Directions
Please report each line of the data below that contains "Paragon".

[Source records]
_ _ _ _ _ _ _

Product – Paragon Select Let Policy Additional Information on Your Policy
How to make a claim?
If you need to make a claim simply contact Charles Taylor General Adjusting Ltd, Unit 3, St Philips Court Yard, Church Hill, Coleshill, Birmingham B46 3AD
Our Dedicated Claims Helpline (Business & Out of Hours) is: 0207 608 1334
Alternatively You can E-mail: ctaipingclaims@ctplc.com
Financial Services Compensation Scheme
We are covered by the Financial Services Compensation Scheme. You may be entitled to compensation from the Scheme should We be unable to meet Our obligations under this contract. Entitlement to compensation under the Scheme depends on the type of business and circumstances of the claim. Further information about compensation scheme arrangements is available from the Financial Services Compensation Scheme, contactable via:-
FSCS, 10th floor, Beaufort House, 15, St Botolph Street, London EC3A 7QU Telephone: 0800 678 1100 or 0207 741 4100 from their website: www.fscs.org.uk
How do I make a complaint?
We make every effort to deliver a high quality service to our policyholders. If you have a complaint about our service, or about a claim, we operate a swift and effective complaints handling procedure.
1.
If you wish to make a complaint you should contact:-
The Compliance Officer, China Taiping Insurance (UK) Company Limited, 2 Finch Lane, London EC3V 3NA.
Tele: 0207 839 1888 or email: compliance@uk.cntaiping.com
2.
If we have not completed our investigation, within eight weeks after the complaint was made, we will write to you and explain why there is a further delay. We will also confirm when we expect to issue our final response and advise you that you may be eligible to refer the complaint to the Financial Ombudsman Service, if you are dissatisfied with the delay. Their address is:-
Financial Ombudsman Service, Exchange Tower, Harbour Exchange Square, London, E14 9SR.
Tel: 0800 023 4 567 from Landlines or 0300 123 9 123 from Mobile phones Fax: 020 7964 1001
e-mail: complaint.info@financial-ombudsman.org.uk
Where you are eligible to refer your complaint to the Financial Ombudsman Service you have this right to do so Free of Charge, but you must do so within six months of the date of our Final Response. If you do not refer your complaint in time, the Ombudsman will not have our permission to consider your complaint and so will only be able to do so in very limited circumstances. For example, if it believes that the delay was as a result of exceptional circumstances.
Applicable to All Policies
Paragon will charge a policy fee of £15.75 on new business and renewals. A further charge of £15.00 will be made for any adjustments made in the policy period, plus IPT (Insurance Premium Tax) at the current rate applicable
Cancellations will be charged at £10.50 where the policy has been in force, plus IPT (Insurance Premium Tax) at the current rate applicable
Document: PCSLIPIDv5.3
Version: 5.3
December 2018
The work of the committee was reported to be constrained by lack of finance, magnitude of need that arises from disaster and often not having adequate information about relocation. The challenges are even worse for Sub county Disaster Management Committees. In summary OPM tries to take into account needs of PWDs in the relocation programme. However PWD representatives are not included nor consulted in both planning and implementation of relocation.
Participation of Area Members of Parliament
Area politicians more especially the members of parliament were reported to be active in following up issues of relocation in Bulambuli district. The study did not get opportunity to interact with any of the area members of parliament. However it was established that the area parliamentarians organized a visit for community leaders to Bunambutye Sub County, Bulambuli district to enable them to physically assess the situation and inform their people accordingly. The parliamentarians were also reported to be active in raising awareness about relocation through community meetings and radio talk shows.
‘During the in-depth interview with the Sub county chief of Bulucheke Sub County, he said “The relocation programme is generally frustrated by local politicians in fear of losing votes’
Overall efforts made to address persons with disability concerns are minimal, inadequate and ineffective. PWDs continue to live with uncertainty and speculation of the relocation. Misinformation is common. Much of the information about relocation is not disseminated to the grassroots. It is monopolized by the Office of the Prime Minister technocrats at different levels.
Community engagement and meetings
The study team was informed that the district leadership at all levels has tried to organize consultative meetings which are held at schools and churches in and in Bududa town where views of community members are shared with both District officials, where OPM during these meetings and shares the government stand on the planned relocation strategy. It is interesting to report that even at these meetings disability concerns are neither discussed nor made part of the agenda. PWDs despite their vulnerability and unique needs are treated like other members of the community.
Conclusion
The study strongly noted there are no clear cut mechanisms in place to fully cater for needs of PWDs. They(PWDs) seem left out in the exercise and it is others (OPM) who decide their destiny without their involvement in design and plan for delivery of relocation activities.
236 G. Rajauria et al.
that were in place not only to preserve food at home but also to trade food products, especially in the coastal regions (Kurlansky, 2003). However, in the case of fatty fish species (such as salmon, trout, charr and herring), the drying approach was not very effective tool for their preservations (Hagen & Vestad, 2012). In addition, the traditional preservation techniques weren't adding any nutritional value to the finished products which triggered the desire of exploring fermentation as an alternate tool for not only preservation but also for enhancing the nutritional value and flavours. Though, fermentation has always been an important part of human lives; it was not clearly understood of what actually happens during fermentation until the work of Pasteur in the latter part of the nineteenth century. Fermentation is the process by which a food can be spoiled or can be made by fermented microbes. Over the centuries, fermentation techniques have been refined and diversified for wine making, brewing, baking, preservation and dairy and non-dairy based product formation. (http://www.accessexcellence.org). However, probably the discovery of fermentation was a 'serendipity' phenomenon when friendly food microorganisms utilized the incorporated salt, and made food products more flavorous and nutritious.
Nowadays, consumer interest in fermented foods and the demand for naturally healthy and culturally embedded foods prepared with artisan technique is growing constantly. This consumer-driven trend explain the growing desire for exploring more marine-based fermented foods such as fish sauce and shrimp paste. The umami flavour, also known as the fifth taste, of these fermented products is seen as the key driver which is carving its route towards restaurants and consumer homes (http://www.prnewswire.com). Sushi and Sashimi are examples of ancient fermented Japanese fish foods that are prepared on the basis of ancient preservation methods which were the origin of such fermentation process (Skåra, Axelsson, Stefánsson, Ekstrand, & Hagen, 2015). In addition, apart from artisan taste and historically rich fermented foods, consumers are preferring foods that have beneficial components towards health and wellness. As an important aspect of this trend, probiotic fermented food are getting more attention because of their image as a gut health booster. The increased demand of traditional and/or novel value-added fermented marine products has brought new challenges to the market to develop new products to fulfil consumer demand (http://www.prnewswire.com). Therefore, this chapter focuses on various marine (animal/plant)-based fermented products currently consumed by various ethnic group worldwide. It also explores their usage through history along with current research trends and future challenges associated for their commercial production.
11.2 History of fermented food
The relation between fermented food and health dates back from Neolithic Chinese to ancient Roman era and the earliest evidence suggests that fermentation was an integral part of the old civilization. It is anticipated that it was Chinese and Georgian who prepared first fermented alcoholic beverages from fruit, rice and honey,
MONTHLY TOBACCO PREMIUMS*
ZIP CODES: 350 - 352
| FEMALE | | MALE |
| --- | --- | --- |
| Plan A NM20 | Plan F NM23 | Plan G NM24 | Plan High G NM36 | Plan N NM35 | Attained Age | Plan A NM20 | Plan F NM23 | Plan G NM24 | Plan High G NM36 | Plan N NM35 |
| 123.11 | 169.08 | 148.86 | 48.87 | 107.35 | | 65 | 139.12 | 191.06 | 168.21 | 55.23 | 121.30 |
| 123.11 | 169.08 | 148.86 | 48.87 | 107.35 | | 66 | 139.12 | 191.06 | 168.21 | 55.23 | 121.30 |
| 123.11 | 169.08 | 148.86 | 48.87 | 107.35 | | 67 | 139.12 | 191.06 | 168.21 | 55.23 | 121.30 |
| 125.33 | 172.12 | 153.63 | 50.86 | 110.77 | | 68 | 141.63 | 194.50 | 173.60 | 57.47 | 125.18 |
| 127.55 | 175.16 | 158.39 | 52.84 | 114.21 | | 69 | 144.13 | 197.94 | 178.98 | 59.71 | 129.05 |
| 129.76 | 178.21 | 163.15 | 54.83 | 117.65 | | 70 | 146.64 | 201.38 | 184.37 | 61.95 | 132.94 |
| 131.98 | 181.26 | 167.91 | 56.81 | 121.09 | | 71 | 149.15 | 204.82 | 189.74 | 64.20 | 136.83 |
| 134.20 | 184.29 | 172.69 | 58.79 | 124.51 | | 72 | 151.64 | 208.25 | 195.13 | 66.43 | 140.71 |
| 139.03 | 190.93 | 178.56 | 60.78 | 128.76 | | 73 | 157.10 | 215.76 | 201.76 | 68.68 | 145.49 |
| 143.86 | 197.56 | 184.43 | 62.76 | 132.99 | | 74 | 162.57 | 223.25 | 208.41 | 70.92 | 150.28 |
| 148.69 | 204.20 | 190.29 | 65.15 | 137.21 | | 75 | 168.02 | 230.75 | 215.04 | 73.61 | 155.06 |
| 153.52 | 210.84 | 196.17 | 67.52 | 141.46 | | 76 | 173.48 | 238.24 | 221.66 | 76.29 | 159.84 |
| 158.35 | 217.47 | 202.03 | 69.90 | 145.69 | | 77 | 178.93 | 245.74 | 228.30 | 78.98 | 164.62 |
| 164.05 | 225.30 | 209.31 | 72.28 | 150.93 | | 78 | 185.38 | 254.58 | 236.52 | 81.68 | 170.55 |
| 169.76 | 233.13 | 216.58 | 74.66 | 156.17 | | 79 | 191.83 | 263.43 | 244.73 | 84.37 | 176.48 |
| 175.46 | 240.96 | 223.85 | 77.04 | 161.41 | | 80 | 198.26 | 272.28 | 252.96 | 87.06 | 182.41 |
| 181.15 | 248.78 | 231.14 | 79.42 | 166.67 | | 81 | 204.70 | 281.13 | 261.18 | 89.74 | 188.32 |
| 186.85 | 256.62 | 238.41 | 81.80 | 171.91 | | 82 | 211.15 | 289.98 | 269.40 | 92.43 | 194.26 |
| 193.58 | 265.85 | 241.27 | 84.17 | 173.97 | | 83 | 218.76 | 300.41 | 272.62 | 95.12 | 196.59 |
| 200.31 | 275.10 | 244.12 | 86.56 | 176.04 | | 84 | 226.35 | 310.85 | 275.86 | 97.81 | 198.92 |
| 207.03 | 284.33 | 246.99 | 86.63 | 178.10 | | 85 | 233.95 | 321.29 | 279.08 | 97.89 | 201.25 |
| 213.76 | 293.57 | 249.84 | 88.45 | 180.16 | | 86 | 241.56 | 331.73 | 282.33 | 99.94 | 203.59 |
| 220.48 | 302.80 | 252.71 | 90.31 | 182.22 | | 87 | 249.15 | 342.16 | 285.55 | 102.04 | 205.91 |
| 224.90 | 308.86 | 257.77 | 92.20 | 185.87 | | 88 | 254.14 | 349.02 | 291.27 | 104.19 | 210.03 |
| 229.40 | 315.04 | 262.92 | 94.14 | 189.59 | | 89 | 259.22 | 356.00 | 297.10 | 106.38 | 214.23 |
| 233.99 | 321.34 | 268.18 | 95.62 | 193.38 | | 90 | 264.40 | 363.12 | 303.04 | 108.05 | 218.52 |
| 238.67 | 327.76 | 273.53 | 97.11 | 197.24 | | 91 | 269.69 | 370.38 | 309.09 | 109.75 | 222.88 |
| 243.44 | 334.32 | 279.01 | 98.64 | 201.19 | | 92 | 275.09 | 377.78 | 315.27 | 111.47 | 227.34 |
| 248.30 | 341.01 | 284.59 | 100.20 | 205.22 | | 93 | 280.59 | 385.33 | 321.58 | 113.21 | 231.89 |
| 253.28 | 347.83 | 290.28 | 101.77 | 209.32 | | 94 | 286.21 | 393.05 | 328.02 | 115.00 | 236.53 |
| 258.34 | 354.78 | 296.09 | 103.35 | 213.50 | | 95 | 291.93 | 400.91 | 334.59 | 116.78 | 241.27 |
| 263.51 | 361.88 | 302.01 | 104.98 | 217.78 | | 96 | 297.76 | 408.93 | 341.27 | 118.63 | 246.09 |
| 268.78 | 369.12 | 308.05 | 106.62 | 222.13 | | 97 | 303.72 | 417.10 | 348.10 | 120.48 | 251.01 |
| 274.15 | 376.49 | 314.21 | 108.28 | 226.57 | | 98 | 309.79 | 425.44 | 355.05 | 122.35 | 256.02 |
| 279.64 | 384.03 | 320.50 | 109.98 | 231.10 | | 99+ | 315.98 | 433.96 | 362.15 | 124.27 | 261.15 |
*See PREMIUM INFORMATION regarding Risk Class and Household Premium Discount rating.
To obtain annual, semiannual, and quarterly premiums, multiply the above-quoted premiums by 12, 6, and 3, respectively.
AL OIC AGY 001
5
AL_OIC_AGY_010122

_ _ _ _ _ _ _

Exercise solution
Product – Paragon Select Let Policy Additional Information on Your Policy
Paragon will charge a policy fee of £15.75 on new business and renewals. A further charge of £15.00 will be made for any adjustments made in the policy period, plus IPT (Insurance Premium Tax) at the current rate applicable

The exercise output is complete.